Conclusion
Suhuang was effective for reversing corticosteroid insensitivity by regulating the p38 MAPK signal pathway, and combining BUD and Suhuang treatment showed synergistic interactions in CVA guinea pigs. Our findings showed that this combination therapy might be a promising therapeutic agent for CVA and also clarified its underlying mechanism of action, providing a theoretical basis for clinical combination treatment with Suhuang and BUD in CVA patients.
Methods
The CVA guinea pig model was successfully established by use of ovalbumin (OVA) sensitization and cigarette smoke (CS) exposure. The guinea pigs were divided into 6 groups: a control group, an OVA model group, an OVA + CS model group, a Suhuang treatment group, a BUD treatment group, and a combination (Suhuang and BUD) treatment group. The effects of the treatment were determined by measuring lung function (RI/Cydn) and cough symptoms (coughs number/cough latency) as outcome criteria. The levels of inflammatory cytokines in bronchoalveolar lavage fluid (BALF) were determined by ELISA. Lung tissues were stained by hematoxylin and eosin (H&E). The expressions of GR/total p38 MAPK/p-p38 MAPK were detected by Western blot. The MKP-1 mRNA levels were detected by RT-PCR.
Results
Combination treatment significantly decreased RI/coughs numbers and increased Cydn/cough latency. Significantly, the results indicated that combination treatment decreased injury to pulmonary tissues.
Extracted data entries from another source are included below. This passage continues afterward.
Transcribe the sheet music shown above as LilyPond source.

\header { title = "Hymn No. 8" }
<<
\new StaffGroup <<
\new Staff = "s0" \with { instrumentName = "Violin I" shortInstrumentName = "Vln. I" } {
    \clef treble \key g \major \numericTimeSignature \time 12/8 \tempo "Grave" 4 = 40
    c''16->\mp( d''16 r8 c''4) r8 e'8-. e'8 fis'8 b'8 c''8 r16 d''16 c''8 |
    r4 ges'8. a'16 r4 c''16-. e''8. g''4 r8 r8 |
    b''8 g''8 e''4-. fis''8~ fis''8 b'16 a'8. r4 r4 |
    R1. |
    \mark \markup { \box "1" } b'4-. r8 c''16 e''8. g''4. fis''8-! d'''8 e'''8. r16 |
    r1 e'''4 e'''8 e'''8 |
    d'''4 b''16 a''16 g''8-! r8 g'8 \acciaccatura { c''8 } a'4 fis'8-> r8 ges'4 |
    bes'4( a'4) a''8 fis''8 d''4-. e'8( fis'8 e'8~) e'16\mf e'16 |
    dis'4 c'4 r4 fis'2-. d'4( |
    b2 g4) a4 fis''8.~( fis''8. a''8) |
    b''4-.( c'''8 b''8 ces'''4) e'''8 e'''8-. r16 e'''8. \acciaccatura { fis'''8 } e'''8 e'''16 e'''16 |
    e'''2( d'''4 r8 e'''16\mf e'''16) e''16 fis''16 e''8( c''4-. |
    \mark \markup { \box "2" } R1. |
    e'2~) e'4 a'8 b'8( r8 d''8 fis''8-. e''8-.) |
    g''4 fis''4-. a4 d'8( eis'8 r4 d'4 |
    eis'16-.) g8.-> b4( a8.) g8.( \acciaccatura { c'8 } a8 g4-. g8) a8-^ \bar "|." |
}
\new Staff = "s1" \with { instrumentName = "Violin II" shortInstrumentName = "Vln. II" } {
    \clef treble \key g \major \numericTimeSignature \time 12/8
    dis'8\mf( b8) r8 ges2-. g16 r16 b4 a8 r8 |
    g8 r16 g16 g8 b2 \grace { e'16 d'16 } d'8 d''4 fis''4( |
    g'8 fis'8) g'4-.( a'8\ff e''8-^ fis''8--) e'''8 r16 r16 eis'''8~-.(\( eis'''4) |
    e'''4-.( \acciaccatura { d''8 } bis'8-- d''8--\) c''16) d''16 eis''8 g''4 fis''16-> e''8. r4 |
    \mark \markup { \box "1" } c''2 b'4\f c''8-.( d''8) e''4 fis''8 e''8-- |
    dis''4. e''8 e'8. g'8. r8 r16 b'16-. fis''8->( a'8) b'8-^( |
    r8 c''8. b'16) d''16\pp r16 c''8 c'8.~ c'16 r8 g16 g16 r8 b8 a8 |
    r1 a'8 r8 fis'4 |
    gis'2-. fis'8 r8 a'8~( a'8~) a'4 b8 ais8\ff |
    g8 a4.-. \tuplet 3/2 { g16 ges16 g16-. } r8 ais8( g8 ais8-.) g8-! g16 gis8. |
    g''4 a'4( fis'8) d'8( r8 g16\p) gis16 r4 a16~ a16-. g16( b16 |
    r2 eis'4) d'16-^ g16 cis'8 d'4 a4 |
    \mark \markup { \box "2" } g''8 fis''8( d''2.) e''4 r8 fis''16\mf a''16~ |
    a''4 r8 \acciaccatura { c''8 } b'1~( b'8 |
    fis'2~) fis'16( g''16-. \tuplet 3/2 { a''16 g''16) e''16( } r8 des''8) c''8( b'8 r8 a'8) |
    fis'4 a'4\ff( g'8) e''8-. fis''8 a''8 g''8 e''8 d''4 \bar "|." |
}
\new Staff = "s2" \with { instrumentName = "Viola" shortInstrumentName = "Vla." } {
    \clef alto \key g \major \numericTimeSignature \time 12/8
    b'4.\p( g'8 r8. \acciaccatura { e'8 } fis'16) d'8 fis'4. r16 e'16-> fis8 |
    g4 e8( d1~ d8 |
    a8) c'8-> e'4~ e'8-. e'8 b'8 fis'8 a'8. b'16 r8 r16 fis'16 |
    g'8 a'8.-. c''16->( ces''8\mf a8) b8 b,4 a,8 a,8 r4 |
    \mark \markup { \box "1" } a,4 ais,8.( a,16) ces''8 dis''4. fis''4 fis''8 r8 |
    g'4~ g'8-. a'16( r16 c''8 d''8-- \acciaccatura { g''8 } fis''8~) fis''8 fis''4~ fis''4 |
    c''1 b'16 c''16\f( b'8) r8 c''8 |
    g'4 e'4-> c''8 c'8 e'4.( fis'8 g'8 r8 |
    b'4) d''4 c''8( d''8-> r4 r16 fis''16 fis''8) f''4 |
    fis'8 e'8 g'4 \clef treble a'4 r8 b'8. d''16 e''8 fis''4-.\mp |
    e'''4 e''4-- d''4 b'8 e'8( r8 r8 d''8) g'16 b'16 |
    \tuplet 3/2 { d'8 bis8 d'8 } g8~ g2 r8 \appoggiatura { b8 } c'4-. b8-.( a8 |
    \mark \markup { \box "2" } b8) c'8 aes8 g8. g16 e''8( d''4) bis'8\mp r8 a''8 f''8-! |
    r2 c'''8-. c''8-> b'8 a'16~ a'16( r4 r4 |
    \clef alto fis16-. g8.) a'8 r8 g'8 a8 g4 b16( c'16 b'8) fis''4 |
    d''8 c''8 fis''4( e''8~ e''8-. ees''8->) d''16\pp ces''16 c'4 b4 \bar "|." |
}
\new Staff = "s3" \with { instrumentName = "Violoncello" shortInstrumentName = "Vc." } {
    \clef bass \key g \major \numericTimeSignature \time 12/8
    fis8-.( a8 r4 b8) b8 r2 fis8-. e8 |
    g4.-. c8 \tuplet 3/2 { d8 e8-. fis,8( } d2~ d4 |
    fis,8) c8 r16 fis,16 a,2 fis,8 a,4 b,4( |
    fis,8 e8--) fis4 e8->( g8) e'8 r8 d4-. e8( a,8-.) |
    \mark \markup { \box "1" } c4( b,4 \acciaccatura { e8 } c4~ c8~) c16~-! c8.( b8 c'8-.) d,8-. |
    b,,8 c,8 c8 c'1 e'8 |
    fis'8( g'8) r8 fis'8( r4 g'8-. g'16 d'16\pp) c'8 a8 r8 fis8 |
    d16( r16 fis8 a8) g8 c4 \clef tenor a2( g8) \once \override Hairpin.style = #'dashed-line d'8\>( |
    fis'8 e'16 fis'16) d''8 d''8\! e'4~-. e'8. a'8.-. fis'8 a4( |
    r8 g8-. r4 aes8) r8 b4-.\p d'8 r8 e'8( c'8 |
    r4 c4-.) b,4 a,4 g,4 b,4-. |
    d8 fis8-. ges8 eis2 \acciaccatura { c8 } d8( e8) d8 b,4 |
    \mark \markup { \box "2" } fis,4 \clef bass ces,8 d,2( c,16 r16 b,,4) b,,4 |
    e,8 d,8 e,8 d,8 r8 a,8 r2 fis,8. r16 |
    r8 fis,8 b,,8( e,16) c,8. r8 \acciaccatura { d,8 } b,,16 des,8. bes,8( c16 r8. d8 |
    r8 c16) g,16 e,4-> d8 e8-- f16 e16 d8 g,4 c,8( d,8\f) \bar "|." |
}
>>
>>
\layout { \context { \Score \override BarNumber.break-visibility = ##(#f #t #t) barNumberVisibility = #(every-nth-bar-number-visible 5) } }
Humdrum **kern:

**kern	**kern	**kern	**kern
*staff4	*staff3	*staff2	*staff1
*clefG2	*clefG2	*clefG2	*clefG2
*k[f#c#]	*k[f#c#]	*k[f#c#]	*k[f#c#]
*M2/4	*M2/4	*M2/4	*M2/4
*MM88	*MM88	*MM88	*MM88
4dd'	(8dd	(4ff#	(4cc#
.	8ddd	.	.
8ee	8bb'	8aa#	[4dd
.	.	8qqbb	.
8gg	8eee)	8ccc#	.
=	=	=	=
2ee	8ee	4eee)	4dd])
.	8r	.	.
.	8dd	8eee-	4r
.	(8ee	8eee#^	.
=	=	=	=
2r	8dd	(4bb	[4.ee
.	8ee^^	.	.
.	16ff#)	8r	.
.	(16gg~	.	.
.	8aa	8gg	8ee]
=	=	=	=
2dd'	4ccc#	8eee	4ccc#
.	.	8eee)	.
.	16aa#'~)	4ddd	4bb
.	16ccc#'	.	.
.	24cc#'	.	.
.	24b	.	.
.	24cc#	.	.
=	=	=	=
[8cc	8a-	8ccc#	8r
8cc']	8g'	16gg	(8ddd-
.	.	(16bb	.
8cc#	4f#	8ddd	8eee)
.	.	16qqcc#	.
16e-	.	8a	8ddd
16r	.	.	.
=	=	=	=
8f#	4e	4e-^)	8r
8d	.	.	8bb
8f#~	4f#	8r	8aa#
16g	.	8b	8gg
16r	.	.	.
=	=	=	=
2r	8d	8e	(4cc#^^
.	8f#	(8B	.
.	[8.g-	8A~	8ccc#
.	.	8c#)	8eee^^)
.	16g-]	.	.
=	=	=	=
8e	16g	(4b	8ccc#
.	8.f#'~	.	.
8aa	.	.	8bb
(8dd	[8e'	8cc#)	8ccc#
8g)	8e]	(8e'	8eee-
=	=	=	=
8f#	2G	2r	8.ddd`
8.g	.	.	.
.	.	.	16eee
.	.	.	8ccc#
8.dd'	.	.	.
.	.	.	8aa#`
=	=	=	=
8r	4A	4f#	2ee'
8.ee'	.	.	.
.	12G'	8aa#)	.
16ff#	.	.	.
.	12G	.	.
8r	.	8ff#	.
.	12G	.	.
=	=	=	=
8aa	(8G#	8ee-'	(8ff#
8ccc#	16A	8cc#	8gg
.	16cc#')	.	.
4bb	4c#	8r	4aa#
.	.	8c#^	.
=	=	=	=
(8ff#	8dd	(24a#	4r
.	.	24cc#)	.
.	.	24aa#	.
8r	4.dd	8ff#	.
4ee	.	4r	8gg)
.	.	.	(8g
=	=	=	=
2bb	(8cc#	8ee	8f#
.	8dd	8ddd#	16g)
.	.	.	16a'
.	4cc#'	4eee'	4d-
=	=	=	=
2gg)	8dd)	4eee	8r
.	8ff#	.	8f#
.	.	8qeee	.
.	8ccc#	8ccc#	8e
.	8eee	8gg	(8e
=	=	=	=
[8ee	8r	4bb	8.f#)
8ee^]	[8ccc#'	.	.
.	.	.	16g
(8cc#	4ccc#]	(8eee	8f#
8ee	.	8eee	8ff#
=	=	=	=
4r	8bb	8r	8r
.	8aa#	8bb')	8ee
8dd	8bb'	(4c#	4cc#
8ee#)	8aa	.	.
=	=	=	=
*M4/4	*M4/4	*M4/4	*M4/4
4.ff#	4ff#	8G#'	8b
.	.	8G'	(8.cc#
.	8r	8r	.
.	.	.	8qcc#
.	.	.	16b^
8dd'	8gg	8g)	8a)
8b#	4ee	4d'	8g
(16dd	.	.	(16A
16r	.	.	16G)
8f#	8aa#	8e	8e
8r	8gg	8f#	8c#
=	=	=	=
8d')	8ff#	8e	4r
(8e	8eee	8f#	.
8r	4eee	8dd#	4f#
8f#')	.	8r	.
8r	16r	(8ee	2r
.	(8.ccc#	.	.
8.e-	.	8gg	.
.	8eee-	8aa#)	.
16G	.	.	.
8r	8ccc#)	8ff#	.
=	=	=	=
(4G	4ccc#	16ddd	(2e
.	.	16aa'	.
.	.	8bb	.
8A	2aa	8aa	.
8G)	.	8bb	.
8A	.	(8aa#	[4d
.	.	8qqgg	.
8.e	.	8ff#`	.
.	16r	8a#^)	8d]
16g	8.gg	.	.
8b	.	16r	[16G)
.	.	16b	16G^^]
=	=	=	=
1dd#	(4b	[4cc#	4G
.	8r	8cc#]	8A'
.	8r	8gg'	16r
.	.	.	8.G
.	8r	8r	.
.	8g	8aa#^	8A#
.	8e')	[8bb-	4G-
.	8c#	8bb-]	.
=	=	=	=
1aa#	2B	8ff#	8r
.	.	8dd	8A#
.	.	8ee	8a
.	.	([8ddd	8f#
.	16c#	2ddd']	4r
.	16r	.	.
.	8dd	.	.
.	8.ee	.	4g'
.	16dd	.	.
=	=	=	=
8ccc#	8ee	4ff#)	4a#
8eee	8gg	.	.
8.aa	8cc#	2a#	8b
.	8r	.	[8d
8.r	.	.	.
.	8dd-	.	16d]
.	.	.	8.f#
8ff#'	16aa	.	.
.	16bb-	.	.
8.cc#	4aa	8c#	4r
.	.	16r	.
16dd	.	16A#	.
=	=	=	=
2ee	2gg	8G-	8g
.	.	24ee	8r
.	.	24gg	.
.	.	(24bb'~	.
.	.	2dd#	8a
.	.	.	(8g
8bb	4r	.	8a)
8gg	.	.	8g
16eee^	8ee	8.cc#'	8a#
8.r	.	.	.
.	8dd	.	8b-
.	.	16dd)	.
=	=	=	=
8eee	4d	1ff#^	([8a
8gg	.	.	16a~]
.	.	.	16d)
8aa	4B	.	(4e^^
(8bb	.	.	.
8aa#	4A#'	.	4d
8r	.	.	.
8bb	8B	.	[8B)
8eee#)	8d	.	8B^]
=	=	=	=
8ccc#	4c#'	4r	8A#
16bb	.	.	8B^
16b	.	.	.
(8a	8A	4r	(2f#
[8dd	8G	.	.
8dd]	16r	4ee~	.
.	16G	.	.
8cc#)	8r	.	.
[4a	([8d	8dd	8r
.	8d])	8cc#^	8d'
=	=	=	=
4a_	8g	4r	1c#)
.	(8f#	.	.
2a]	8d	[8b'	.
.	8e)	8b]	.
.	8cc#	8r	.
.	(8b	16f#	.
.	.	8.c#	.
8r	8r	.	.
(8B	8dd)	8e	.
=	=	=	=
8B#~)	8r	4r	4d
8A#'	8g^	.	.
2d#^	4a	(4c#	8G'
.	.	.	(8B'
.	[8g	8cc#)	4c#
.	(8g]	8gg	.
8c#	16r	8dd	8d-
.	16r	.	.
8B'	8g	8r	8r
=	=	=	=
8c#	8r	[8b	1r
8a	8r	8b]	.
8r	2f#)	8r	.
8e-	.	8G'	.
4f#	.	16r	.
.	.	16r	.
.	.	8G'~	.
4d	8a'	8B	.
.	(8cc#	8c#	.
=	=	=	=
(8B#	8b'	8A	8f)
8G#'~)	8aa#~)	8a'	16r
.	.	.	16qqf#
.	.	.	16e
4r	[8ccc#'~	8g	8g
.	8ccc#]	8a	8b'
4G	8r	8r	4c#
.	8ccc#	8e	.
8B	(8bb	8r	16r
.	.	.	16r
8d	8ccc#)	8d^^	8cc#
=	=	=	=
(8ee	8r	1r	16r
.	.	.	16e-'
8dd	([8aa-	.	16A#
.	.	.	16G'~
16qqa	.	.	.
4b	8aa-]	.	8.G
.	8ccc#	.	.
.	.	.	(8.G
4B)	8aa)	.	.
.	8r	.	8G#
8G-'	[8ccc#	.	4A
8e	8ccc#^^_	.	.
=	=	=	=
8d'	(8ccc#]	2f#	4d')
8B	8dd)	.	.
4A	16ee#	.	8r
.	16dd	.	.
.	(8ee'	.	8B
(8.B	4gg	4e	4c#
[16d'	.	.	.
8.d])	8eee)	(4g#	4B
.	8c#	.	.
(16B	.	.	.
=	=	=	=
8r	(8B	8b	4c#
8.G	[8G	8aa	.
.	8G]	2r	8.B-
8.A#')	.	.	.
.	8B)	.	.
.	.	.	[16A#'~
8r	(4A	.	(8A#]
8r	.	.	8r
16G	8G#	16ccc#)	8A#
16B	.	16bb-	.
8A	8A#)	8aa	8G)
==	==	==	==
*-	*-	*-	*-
Results also revealed that levels of inflammatory cytokines were reduced in all treatment groups but most markedly in the combination treatment group. Moreover, Suhuang treatment significantly ameliorated corticosteroid insensitivity by improving the expression of glucocorticoid receptors (GR). The expressions of total p38 MAPK and p-p38 MAPK in lung tissue were significantly inhibited in the Suhuang and combination treatment groups. The MKP-1 mRNA levels in Suhuang and combination treatment groups were also increased significantly.